Monday, 14 December 2015

I've Just Seen: Midnight (1939)

Midnight (1939)

Director: Mitchell Leisen

Ah, my favourite genre, the screwball comedy. I looking forward to this film; the cast is great, and it is written by Billy Wilder and Charles Brackett, two of the best screenwriters in Hollywood's Golden Age. Well, I did enjoy the film, but found myself slightly underwhelmed.

The problem, I think, was the ending, which was rushed and included too many sudden switches. It did have a great start. Claudette Colbert (who has my eternal love for It Happened One Night) is fantastic as Eve Peabody, who meets the increasingly ridiculous situations with wry bafflement. She skips through the dialogue with ease. Don Ameche is quite gorgeous as Tibor Czerny (great name), the lowly taxi driver who takes a shine to our plucky heroine. John Barrymore and Mary Astor are also great, as Barrymore's George Flammerion hires Eve to steal his wife's lover away.

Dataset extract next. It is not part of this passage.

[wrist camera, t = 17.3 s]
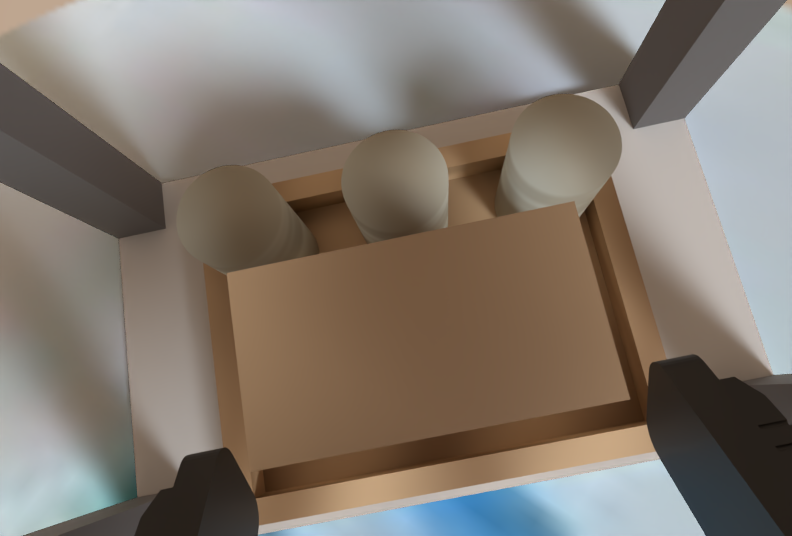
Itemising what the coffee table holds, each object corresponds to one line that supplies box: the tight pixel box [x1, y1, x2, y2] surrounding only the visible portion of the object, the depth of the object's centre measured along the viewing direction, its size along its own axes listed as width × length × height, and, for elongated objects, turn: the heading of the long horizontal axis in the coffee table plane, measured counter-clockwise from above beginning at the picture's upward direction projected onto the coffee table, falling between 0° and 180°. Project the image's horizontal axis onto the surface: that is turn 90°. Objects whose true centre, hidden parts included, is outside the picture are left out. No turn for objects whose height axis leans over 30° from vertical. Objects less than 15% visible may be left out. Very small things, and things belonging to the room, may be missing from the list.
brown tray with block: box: [176, 94, 667, 526], centre depth 14 cm, size 14×11×14 cm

As it is with all screwball comedies, the plot twists itself around into increasingly absurd corners; the scene where Eve has convinced everyone else that Tibor suffers from a particular madness that means he makes up ridiculous stories is very funny. It feels almost blasphemous saying that the structure of the screenplay is a problem, as I love Wilder. It could be that Leisen didn't direct it well enough to make it work, it does feel rushed, which comes down to direction and editing. According to Wikipedia, Wilder disliked some of the changes Leisen made to the script, so I shall blame Leisen.

The lines are very witty and clever, and Colbert is at the top of her game, so it is certainly worth watching. I know I will see it again, with my expectations slightly lowered, which may render an even better response from me.